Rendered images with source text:
# # #
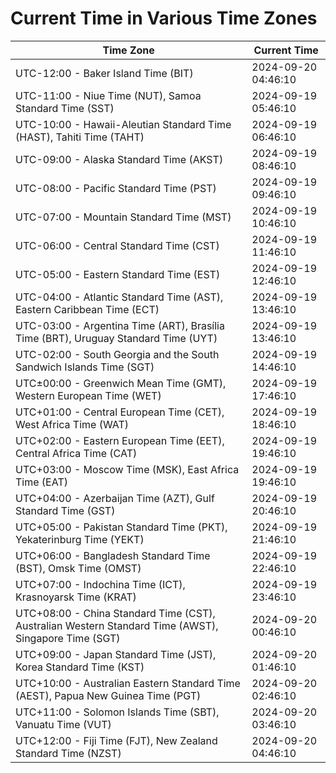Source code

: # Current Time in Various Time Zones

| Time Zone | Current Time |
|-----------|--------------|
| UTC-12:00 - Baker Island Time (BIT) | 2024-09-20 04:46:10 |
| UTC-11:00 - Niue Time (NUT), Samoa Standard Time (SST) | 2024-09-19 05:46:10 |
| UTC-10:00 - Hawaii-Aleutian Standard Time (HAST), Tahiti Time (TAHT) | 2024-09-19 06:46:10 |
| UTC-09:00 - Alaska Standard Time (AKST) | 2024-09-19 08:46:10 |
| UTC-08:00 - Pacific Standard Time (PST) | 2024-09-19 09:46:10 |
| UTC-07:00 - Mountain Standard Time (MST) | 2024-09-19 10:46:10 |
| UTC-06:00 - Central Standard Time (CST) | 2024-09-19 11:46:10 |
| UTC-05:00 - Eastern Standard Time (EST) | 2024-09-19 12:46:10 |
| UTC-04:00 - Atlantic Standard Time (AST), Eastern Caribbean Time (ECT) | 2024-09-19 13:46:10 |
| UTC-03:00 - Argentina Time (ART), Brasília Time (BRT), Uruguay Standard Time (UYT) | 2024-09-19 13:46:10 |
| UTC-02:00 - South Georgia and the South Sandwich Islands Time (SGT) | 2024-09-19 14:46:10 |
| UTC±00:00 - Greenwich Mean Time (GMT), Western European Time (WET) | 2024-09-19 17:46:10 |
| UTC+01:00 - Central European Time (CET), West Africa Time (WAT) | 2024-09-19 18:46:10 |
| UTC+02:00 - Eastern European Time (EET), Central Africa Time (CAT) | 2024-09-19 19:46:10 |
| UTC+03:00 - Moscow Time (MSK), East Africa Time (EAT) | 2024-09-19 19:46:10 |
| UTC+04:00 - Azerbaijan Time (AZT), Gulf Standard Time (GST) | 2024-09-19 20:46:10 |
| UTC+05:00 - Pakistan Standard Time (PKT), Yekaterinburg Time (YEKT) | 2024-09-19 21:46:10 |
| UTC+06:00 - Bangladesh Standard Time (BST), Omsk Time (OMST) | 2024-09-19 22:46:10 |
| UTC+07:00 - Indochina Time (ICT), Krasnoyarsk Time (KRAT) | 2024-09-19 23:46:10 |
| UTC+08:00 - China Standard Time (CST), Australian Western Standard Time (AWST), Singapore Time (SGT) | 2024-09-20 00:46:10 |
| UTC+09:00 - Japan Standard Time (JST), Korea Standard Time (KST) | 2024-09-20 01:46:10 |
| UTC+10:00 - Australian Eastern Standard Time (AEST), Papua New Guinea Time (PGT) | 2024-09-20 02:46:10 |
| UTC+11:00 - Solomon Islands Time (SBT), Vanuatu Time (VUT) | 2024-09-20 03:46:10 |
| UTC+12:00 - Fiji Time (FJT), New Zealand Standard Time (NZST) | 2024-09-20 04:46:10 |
# # #
What you need to do :: An exact copy of every entry above is needed, minus the pictures.

Reply to the exercise ::
Source code

: # Current Time in Various Time Zones

| Time Zone | Current Time |
|-----------|--------------|
| UTC-12:00 - Baker Island Time (BIT) | 2024-09-20 04:46:10 |
| UTC-11:00 - Niue Time (NUT), Samoa Standard Time (SST) | 2024-09-19 05:46:10 |
| UTC-10:00 - Hawaii-Aleutian Standard Time (HAST), Tahiti Time (TAHT) | 2024-09-19 06:46:10 |
| UTC-09:00 - Alaska Standard Time (AKST) | 2024-09-19 08:46:10 |
| UTC-08:00 - Pacific Standard Time (PST) | 2024-09-19 09:46:10 |
| UTC-07:00 - Mountain Standard Time (MST) | 2024-09-19 10:46:10 |
| UTC-06:00 - Central Standard Time (CST) | 2024-09-19 11:46:10 |
| UTC-05:00 - Eastern Standard Time (EST) | 2024-09-19 12:46:10 |
| UTC-04:00 - Atlantic Standard Time (AST), Eastern Caribbean Time (ECT) | 2024-09-19 13:46:10 |
| UTC-03:00 - Argentina Time (ART), Brasília Time (BRT), Uruguay Standard Time (UYT) | 2024-09-19 13:46:10 |
| UTC-02:00 - South Georgia and the South Sandwich Islands Time (SGT) | 2024-09-19 14:46:10 |
| UTC±00:00 - Greenwich Mean Time (GMT), Western European Time (WET) | 2024-09-19 17:46:10 |
| UTC+01:00 - Central European Time (CET), West Africa Time (WAT) | 2024-09-19 18:46:10 |
| UTC+02:00 - Eastern European Time (EET), Central Africa Time (CAT) | 2024-09-19 19:46:10 |
| UTC+03:00 - Moscow Time (MSK), East Africa Time (EAT) | 2024-09-19 19:46:10 |
| UTC+04:00 - Azerbaijan Time (AZT), Gulf Standard Time (GST) | 2024-09-19 20:46:10 |
| UTC+05:00 - Pakistan Standard Time (PKT), Yekaterinburg Time (YEKT) | 2024-09-19 21:46:10 |
| UTC+06:00 - Bangladesh Standard Time (BST), Omsk Time (OMST) | 2024-09-19 22:46:10 |
| UTC+07:00 - Indochina Time (ICT), Krasnoyarsk Time (KRAT) | 2024-09-19 23:46:10 |
| UTC+08:00 - China Standard Time (CST), Australian Western Standard Time (AWST), Singapore Time (SGT) | 2024-09-20 00:46:10 |
| UTC+09:00 - Japan Standard Time (JST), Korea Standard Time (KST) | 2024-09-20 01:46:10 |
| UTC+10:00 - Australian Eastern Standard Time (AEST), Papua New Guinea Time (PGT) | 2024-09-20 02:46:10 |
| UTC+11:00 - Solomon Islands Time (SBT), Vanuatu Time (VUT) | 2024-09-20 03:46:10 |
| UTC+12:00 - Fiji Time (FJT), New Zealand Standard Time (NZST) | 2024-09-20 04:46:10 |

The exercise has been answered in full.